I feel like Jane is becoming less and less of a baby every day and more and more like a toddler. She loves books, walking with assistance, playing with Harrison, people watching, and playing with her doll. Although her weight gain has pretty much come to a stand still (and thereby allowing her to thin out!), she still has some super cute rolls left on her arms. I don’t know how it’s possible, but my love for her just continues to grow.
This month, we celebrated Easter and spent some fun time with friends and family. Jane loves her outings and is usually very “well behaved” in public, although eating out has become a little more challenging because she wants to be on the go!
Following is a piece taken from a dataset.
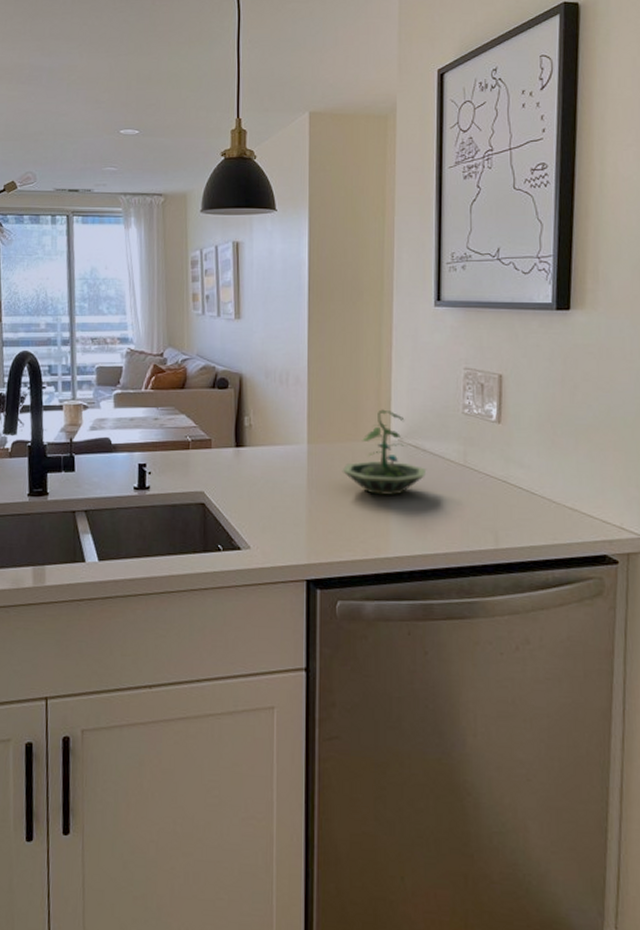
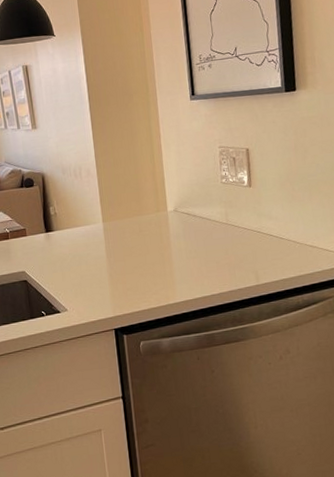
terrarium: present [342,409,427,495] -> none [132,187,198,256]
Height: 28.5 inches (between 50th & 75th %-ile)
Diaper size: 4
Shoe size: 3
Clothing: 12 month
Sleep: Sleep? What’s that? We continue to nurse to sleep and she naps (for me) and goes down for the night in her crib. Within a few hours though, she wakes up to nurse and I usually end up bringing her into bed at that point and I’m too tired to keep track of how often she wakes me up. We did upgrade to a king size bed, which I think allows us all to sleep a bit more comfortably. She still takes two naps a day, which I just love! I’m not looking forward to the day when she drops to just one.
Challenges: Just the everyday things that challenge me to be a better person and mom. Jane is still in a bit of a biting phase where she will sometimes bit when nursing; I have yet to figure out how to make her stop. When Jane is having a hard day due to teething and/or poor napping I am especially thankful for God’s grace and patience with me.
Successes: We’ve figured out how to back carry in the Ergo, which is very helpful when I need to get chores done and Jane is being clingy.
Post partum: I have finally reached the point where I am okay with taking a break from being mommy for a few hours. It’s nice to have family close enough to come spend some time with her while I go run errands or have some “me” time. I’m also making more of a concerted effort to get some exercise in, because when I look at my saggy belly, it just makes me sad. Also, when I think about the possibility of bringing another child into our family, I no longer feel like I’m going to have a panic attack (no, I’m not pregnant).